Thyroid C-cells begin to differentiate at around the 12th wk of gestation (57), and calcitonin is detectable at around the 15th wk of gestation in the C-cells (58). Fetal circulating calcitonin levels are ~2-fold higher than those in the mother (Table 1) (2, 49, 59). The trophoblasts of the placenta also produce calcitonin and supply it to the fetus (60). Since the calcitonin does not cross the placenta in the mouse or rat (61, 62), fetal circulating calcitonin is derived from fetal sources. However, the major source of fetal circulating calcitonin has not been determined. In a mouse model, fetuses with ablation of the Ctcgrp gene, which encodes both calcitonin and calcitonin gene-related peptide-α, exhibited normal Ca and Pi levels (61). However, since the serum Mg level of the fetuses decreased significantly, calcitonin may contribute to fetal Mg homeostasis (61).

Conclusion

To meet the demands of developing fetuses, perinatal mineral homeostasis differs from mineral homeostasis in adults.

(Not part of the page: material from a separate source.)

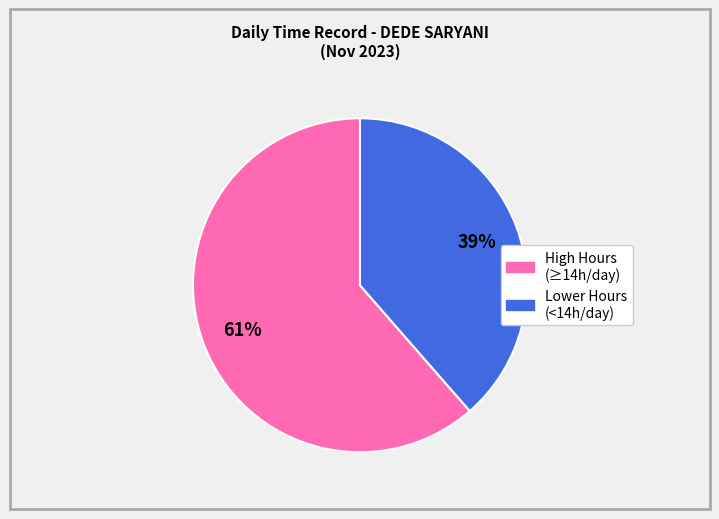

To the nearest percent, what is the average slice percentage?

50%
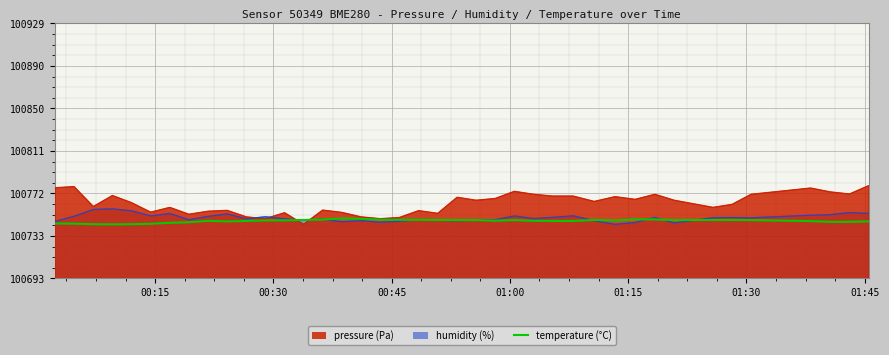

True or false: the data shows 46454.6 at 23.

False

However, little is known about how mineral metabolism is regulated in the fetus compared with that in the adult because of the difficulty in studying human fetuses. It is expected that further investigations will uncover the molecular mechanism of fetal mineral homeostasis and may lead to the development of new therapeutic strategies for perinatal patients with mineral abnormalities.